La pandemia ha empeorado las condiciones laborales de muchas mujeres migrantes trabajadoras del hogar. Algunas de ellas han llegado, incluso, a estar retenidas en las casas en las que trabajaban.
Marisa es trabajadora del hogar interna del servicio doméstico. A principios del mes de marzo, casi todos los miembros de la familia para la que trabajaba desde hacía tres años se contagiaron de COVID-19. Ella se llevó la peor parte: estuvo 12 días encerrada en la habitación, le pasaban agua y comida por una trampilla.
La insistencia de su hija, ante la petición de auxilio con una breve nota de voz desde su móvil, logró que el SAMUR la recogiese: “Casi no podía ingerir la comida, sabía que si me quedaba ahí iba a morir”, citaba.

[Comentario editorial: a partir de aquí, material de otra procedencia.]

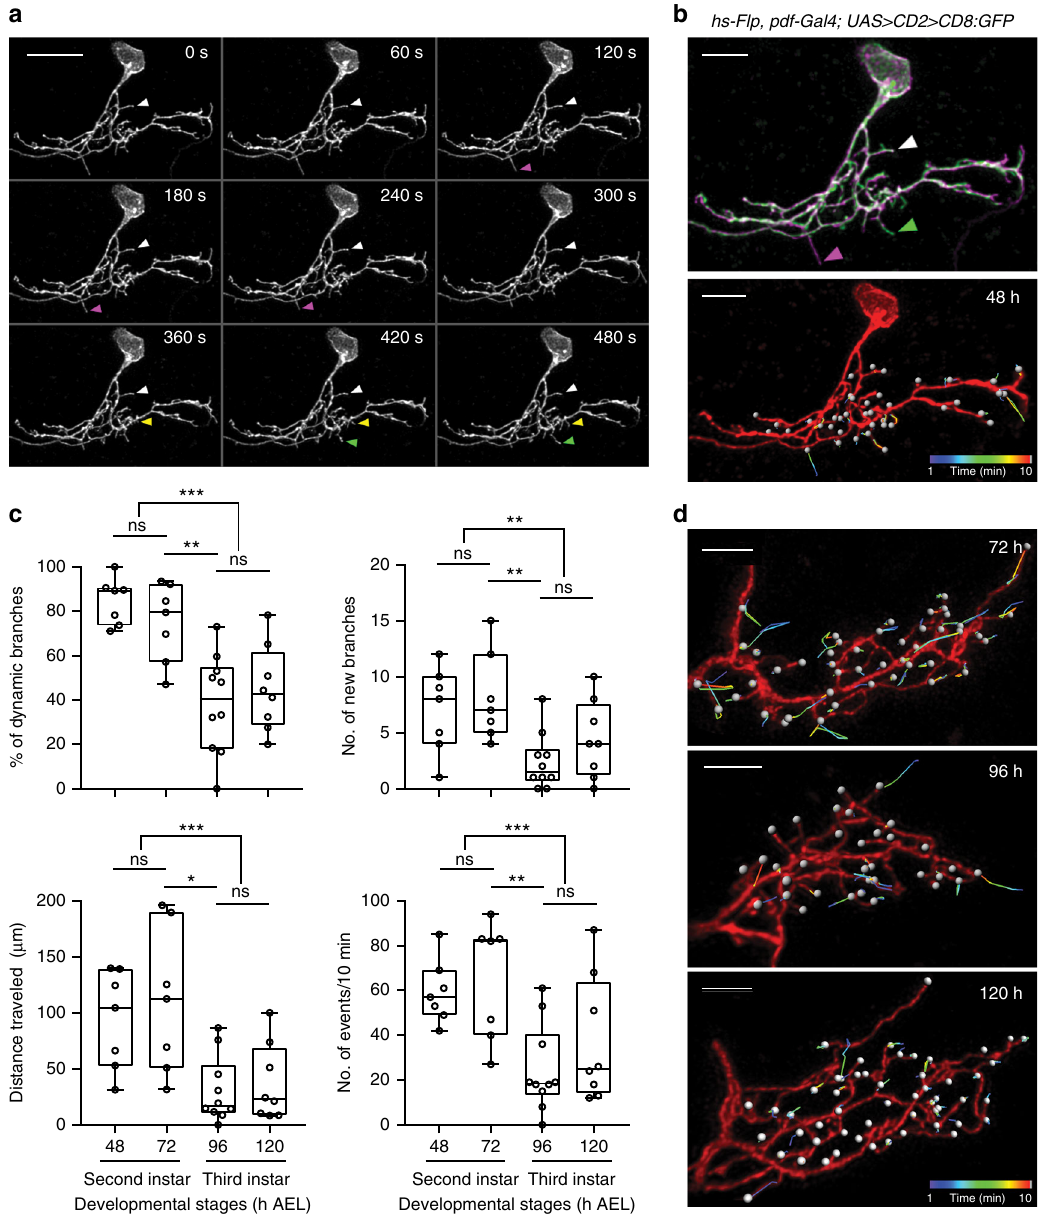
Fig. 1 Time-lapse 3D imaging of dynamic fi lopodia on developing LNv dendrites. a Examples of extension (green), retraction (magenta), newly appeared (yellow), and stable (white) branches on the dendritic arbor of a single-labeled LNv. Scale bar, 10 μ m. A representative Z-projected time series is shown. b 4D tracing of branch tips provides accurate representations of dynamic events on the entire dendritic arbor. Top: Overlay of the fi rst (magenta) and last frame (green) of the Z-projected time series. Bottom: The 3D rendering image of tracking trajectories generated by movements of dynamic fi lopodia. Branch tips are marked by white spots. c Decreased dendrite dynamics in mature neurons (3 rd instar, 96 and 120 h) as compared to young neurons (2 nd instar, 48 and 72 h). Transitions from dynamic to stable state occur between 72 to 96 h AEL. Data are presented as box plot (box, 25 – 75%; center line, median) overlaid with dot plot (individual data points). n = 7, 7, 10, and 8 for 48, 72, 96, and 120 h, respectively. Statistical signi fi cance was assessed by one-way ANOVA with Tukey ’ s post hoc test for all time points and two-tailed Student ’ s t -test for grouped comparisons (2 nd vs 3 rd instar). P -value from Tukey ’ s test for 72 vs 96 h is reported. The percentage of dynamic branches (Top left): ANOVA: F 3, 28 = 11.68, P < 0.001; Tukey ’ s: P = 0.002; t -test: t 30 = 5.834, P < 0.001. The number of newly appeared branches (Top right): ANOVA: F 3, 28 = 4.826, P = 0.008; Tukey ’ s: P = 0.01; t -test: t 30 = 3.553, P = 0.001. The distance traveled by branch tips (Bottom left): Tukey ’ s: P = 0.004; t -test: t 30 = 4.551, P < 0.001. The total number of events in 10 min (Bottom right): ANOVA: F 3, 28 = 5.8, P = 0.003; Tukey ’ s: P = 0.006; t -test: t 30 = 3.997, P < 0.001. ns, not signi fi cant, *P < 0.05, **P < 0.01, ***P < 0.001. d Representative 3D rendering images of tracking trajectories generated by movements of dynamic fi lopodia in single-labeled LNvs collected at 72, 96, and 120 h. Scale bar, 5 μ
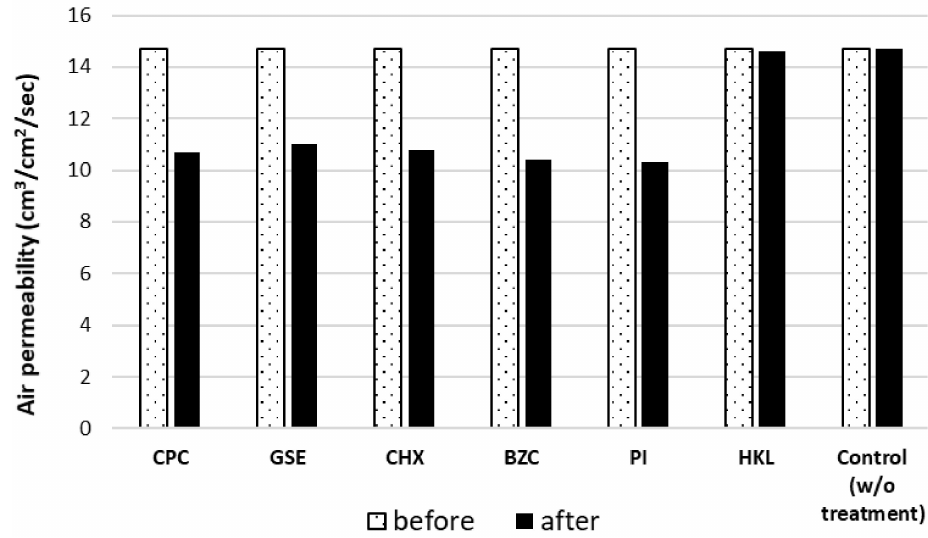
Figure 4. Air permeability of masks before/after silica-resin coating technology treatment.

Al salir estuvo varios días ingresada. No se preocuparon por ella mientras que estuvo en el hospital, pero cuando se recuperó, le hicieron un nuevo contrato de dos horas.
En mayo Marisa decide buscar otro trabajo y para contratarla le hicieron una PCR. Pero, las condiciones no se las dijeron por adelantado. Estaba cobrando el salario mínimo, 950 euros, por 15 horas de trabajo diarias: 80 a la semana.
Desde el inicio de la pandemia se ha multiplicado la demanda de cuidadoras y trabajadoras del hogar para hacerse cargo de personas mayores.